24 Mayıs 2024 tarihinde yayınlanmıştır.
Malûm ya insan için en zor iş diline hâkim olmakdır. Zîrâ dil hiç durmaz, her şeye karışır, her yere uzanır. Dilin âfetleri pek çokdur. Dil insanı türlü türlü günahlara sokar hattâ küfre dahi götürebilir. Gıybet, iftirâ, yalan, hakâret, küfür, fâhiş sözler, kırıcı konuşmalar, alay, hiciv, bunlar hep konuşarak yapılan günahlardır. Bir de faydasız olan konuşmalar vardır. Bilmediği husûsda konuşmak, üstüne vazîfe olmayan şeyi söylemek, uzun uzun konuşmak, yersiz konuşmak gibi. Bunlar da bir nevi israfdır, hem konuşan için, hem dinleyen için vakit kaybıdır çünkü.
Peki dilimize nasıl hâkim olacağız? Şimdi size bir kaç düstûr vereceğim. Bunlara riâyet ederseniz, dilin âfetlerinden emîn olursunuz. Her konuşma için geçerlidir bunlar.
Birincisi, konuşmaya başlamadan evvel, düşünmemiz lâzım. Aslında her fiil için gereklidir bu ama en çok da konuşma için lâzım. Çünkü konuşmak, diğer fiillere göre çok kolay, zahmetsizce yapılabilen bir iş. Önce düşüneceğiz, söylemek istediğimiz şeyi tartacağız. Ben bunu ne maksadla söylüyorum? Kime ne faydası var? Söylemezsem bir mahzûru var mı? Söyleyeceğim şeyin doğruluğundan emin miyim? Söyleyeceğim söz Allah'ın rızâsına uygun mu? Bu birinci düstûr. İşin en önemli kısmı bu.

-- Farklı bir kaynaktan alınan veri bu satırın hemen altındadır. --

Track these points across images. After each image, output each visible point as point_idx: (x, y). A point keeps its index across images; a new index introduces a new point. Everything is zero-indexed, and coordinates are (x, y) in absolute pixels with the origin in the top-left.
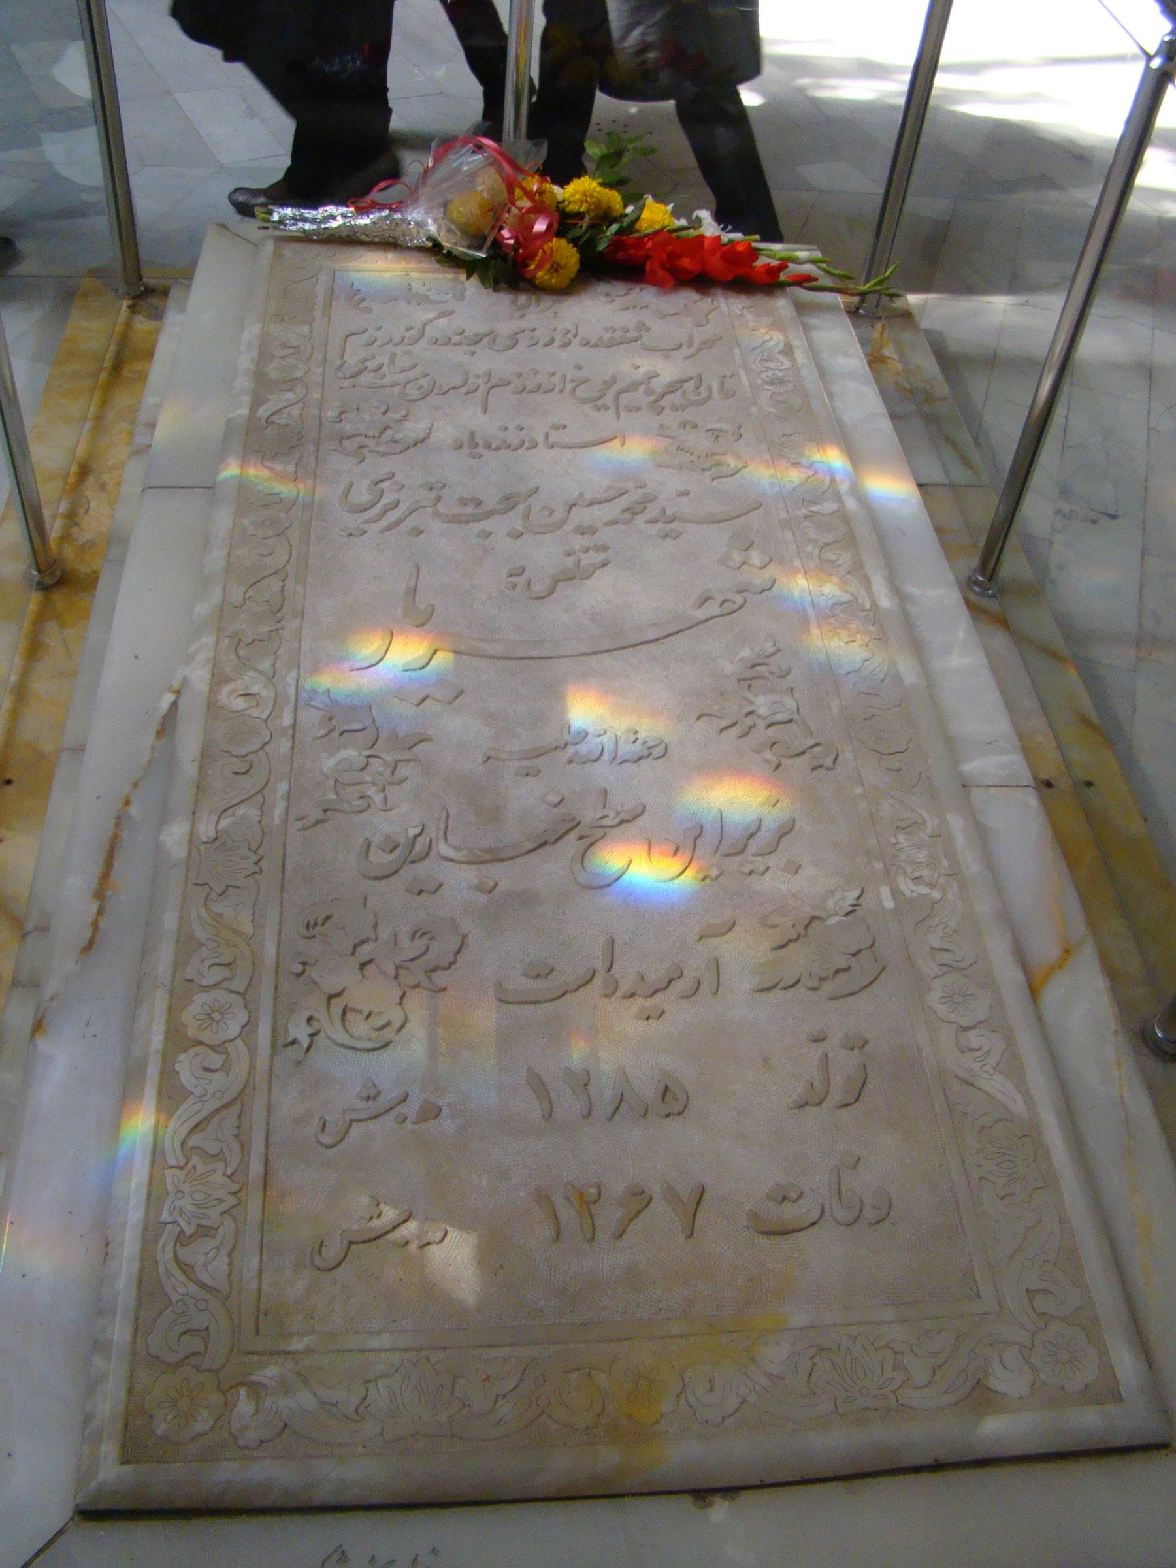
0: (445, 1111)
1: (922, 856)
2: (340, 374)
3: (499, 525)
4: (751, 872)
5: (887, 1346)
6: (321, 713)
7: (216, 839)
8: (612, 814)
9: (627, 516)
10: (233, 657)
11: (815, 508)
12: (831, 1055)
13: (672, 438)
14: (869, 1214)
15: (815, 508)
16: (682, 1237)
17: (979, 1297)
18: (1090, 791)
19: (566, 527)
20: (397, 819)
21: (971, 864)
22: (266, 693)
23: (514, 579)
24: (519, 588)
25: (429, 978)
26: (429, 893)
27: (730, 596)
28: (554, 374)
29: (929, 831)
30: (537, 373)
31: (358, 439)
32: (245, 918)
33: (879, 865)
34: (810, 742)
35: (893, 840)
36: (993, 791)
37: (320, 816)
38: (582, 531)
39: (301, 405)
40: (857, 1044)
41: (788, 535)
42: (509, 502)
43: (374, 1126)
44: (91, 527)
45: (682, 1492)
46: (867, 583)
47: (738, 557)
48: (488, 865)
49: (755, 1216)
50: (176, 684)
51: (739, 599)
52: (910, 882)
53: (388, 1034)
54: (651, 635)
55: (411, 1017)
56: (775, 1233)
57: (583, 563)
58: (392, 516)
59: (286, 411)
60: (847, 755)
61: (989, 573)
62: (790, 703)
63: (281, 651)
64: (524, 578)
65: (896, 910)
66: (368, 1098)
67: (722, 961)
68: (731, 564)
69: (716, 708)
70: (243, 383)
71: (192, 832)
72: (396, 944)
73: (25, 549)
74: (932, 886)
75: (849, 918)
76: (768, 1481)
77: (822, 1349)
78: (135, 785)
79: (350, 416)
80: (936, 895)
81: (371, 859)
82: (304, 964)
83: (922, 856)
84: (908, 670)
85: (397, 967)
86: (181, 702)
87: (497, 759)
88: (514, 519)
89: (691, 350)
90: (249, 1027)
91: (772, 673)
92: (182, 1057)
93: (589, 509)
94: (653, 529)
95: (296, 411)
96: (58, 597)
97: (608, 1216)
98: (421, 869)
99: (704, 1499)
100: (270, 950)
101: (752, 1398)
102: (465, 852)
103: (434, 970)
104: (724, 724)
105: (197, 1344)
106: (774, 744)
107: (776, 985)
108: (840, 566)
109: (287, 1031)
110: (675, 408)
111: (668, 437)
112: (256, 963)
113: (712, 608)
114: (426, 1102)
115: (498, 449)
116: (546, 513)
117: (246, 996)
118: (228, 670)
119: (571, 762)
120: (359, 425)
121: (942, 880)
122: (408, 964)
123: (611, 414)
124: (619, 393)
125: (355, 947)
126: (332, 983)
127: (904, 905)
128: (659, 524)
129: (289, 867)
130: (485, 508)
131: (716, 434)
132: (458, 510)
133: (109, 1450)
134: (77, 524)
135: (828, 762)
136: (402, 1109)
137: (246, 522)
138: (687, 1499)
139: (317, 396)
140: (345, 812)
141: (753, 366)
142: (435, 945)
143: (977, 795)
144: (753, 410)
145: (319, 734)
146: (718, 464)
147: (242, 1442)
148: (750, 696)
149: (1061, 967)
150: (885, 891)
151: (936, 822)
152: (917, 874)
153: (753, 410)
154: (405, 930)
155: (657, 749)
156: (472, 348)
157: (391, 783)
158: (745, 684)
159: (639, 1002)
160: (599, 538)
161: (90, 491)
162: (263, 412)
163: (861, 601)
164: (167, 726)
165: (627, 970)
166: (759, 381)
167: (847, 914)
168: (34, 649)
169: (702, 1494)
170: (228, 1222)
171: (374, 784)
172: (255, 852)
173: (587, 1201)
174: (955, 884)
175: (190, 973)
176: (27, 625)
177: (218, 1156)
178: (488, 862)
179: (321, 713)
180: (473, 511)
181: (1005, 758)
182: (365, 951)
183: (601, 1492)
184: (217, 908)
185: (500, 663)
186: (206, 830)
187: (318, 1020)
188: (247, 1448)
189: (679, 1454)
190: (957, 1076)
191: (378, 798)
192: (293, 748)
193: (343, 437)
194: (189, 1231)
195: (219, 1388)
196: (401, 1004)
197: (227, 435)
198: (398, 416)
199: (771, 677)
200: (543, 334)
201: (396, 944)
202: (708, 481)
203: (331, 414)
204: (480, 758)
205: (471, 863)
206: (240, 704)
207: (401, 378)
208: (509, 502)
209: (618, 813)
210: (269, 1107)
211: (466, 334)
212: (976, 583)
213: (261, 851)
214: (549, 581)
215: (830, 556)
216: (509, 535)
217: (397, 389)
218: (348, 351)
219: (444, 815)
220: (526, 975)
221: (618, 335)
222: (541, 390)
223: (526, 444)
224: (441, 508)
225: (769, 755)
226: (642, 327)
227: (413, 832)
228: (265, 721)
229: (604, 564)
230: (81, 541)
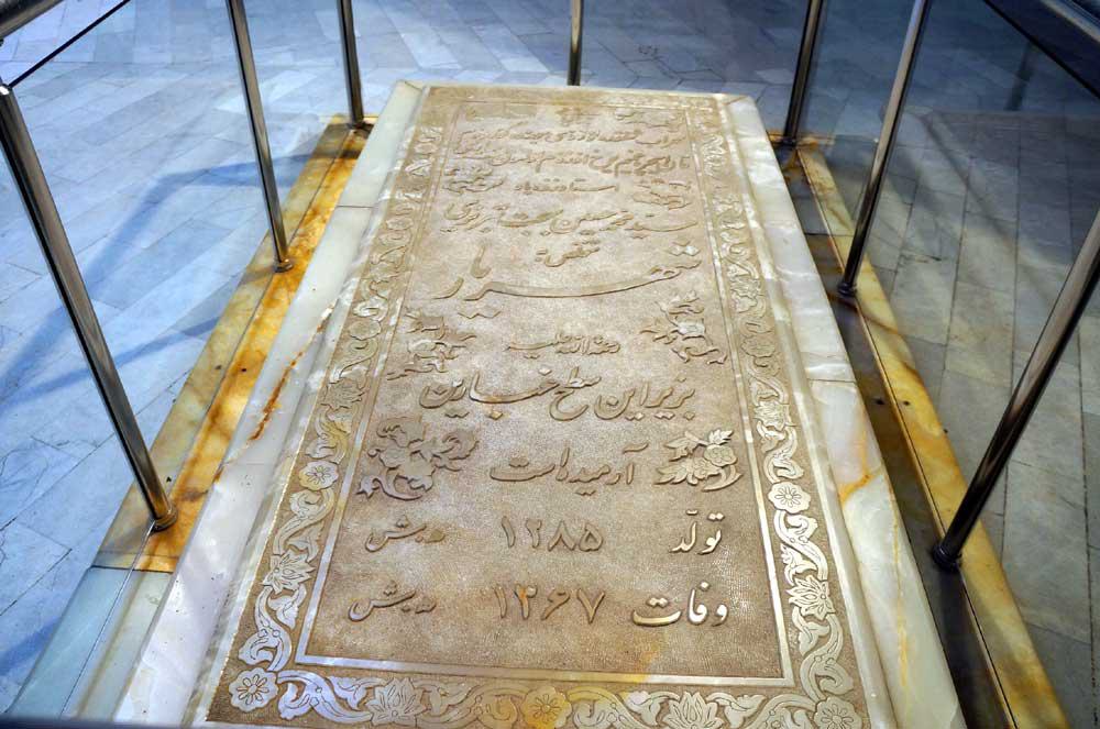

İkincisi, düşündükden sonra anladık ki söyleyeceğimiz söz Allah rızâsına uygun değil, öyleyse söylemeyeceğiz. Meselâ dedikodu, yâhud yalan, veya zanna dayanan, emîn olmadığımız, sağdan soldan duyduğumuz ama tahkîk etmediğimiz bir şey, yâhud kalb kırıcı bir söz. İkinci düstûr da bu. Allah'ın sevmediği, istemediği, râzı olmadığı sözü söylememek. Bu şarta riâyet edersek, bizi günaha sokan sözlerden kendimizi tamâmen kurtarmış oluruz.
Üçüncüsü, Allah'ın rızâsına aykırı olmayan sözleri de aklımıza geldiği gibi söylemeyeceğiz, onları da tartacağız önce. Bu sözün muhâtabımıza bir faydası var mı? Söylemezsek bir mahzûru var mı? Bakdık ki söylemenin bir faydası yok, söylememenin de bir mahzûru yok, o vakit susacağız, konuşmayacağız. Bu da üçüncü düstûr.
Hani Nasreddin Hoca'ya demişler ya, "Hoca bak, fırından yeni çıkmış bir tepsi börek gidiyor". "Bana ne" demiş Hoca. "Ama hocam börek sizin eve gidiyor" demişler. "Öyleyse sana ne" demiş Hoca. Söyleyeceğimiz şey bizi ilgilendirmeyen bir şey ise, "bana ne" diyerek, muhâtabımızı ilgilendirmeyen bir şey ise, "ona ne" diyerek susmayı tercih edeceğiz. Bu sûretle boş konuşmanın, yersiz konuşmanın, faydasız konuşmanın da önünü almış oluruz.